In August of 1991 Tokyo, the “To-kee’yo” that warmly embraces Soul such as Al Green's, is host to the third edition of the International Amateur Athletic Federation’s World Championships of Track & Field.
The 1983 and 1987 World Championships are often cited as the greatest Track-and-Field meets ever. The 1991 Championships promise to be superlative as well. These Championships should fit Japan. They should let Japanese show their marriage of ritual and technology and their appreciation of performances that are both artful and courageous.
We journalists are ready. We watch from Media perches in the National Stadium. We have prime seats, rows of aeries with private headsets and screens, in this revered site. The National Stadium was scene for the most dynamic, engaging and breakthrough of Summer Olympics of the 20th Century, Tokyo 1964. High-definition TVs by our arm-rests afford us 10 channels of individual coverage of Events.

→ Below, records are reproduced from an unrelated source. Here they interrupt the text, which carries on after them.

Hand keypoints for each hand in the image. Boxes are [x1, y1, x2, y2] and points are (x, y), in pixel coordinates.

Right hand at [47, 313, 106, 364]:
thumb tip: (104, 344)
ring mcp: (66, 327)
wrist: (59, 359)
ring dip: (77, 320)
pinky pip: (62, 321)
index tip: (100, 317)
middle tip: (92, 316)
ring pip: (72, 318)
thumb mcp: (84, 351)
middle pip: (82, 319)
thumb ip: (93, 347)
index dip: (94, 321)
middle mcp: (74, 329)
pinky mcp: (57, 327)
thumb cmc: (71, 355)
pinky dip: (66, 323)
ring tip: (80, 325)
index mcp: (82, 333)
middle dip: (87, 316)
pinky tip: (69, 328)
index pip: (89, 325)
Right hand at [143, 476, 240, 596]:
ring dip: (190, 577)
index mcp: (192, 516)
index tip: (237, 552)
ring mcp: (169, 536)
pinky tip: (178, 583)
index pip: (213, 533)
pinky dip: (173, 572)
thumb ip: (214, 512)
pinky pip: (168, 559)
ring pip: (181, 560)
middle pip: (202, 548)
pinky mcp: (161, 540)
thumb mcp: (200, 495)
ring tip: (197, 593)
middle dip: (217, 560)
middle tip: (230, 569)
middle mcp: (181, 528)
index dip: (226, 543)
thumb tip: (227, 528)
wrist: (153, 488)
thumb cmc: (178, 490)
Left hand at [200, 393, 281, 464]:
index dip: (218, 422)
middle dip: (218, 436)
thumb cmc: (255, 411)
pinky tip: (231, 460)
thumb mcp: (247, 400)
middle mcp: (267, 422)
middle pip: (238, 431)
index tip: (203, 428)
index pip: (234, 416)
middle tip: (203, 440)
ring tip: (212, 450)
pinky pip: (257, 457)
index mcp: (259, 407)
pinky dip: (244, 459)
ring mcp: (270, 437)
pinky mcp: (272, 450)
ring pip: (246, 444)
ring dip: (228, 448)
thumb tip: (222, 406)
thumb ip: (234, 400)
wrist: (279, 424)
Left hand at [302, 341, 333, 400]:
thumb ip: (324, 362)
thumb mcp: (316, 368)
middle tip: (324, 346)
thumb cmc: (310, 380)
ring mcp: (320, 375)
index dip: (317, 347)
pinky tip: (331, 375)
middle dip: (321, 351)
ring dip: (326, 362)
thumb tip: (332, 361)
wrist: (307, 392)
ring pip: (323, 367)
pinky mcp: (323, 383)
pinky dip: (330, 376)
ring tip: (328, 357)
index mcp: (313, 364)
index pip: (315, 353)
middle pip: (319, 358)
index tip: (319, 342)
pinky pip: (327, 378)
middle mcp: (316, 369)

Cicadas whir in trees that surround the Stadium as the Championships’ flame trembles in its basin.
MEN'S 10,000 METERS,
MONDAY, AUGUST 25, 1991, START 20:10, 26• CELSIUS
The two Kenyan runners smile broadly after their win.
They, Moses Tanui and Richard Chelimo, have just finished 1st and 2nd in the 10,000 Meters Final this sultry Monday night. They sit with Mike Kosgei, Kenya's Coach for distance-running, behind microphones that are set along the platformed table of Media's Interview Room. They and we attending journalists are enclosed within four flat walls of this utilitarian Room that’s ground-level underneath spectators' seats in the Stadium.

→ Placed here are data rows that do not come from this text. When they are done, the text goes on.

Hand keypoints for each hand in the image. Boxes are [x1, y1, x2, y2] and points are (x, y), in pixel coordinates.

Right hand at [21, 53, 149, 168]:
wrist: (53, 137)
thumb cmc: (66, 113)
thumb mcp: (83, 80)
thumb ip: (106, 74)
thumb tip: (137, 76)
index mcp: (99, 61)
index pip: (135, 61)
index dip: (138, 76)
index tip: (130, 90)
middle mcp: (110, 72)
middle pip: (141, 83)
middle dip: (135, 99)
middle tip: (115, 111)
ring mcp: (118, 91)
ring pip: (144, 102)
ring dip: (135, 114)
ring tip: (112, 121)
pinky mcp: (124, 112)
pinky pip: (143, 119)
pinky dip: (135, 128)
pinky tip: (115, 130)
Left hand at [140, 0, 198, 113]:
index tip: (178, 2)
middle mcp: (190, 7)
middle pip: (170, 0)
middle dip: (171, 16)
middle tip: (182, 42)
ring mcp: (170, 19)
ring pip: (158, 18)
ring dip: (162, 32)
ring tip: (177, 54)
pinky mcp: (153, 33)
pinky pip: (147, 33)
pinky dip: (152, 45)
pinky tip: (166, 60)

Beside his rivals Khalid Skah of Morocco, 3rd Place, broods with his brows knit. Skah, who won the 1990 and 1991 World Cross-Country Championships with his devastating kick, has had his plans frustrated tonight by the Kenyan team's wildly taxing changes of pace.
"Three against one, it is not quite fair," Khalid Skah says.

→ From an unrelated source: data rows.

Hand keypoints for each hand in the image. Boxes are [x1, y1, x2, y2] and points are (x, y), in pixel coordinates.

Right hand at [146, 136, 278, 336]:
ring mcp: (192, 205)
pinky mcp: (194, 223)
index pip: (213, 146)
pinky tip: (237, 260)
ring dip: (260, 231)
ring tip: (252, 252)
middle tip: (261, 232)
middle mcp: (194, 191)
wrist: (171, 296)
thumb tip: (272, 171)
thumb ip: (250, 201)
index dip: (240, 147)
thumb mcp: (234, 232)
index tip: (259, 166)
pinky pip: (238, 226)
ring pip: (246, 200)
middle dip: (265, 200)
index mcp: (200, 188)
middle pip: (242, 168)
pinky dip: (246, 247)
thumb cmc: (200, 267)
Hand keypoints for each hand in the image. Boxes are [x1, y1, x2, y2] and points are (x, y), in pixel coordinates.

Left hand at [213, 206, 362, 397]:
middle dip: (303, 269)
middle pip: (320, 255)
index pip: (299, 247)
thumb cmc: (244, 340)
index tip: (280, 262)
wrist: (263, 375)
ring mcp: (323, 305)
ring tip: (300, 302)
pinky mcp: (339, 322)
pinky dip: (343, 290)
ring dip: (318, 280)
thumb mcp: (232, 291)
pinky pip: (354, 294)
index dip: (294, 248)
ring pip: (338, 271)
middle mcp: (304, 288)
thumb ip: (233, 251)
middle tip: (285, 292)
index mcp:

Coach Mike Kosgei explains Kenya’s team-tactics. Richard Chelimo, only 19 and the 1991 world-leader at 10,000 meters with a 27:11.18 on June 23, was told to set a withering early tempo. Chelimo, his round face still cherubic, says: "My job was to go fast to block Skah." In laps varying from 61 to 67 seconds, the 19-year-old reached 3,000 meters in 8:01.79.
"If Skah follows, the World Record would fall," Kosgei says. "If he stays back, we would have a more controlled race. We have run against Skah in the Cross-Country Championships, and twice he has won in the end. We know that he can sprint well. We did not want to make it easy for him."
By the 8th lap Chelimo was some 40 meters ahead of Moses Tanui and some 60 meters ahead of Skah, Italian Salvatore Antibo, Englishman Richard Nerurkar and the Final's third Kenyan, Thomas Osano.
As Tanui steadily advanced up the track on Chelimo (who passed 5000 meters in 13:30), Osano kept the trailing trio at least 8 seconds behind.
"Every time he was in front of me, he slowed down," Khalid Skah says. "It was very hard, because in the end I had to do all the work alone."
With 1200 meters to run Skah scooted past Osano. Starting the final lap 50 meters behind Tanui and Chelimo, he accelerated his low stride. Khalid Skah then looked like a rocket-sled intent on storming citadels. He made up all but 15 meters on the leading pair, his time 27:41.74 against Tanui’s 27:38.74 and Chelimo’s 27:39.41.
“But it was not enough to win,” Khalid Skah says.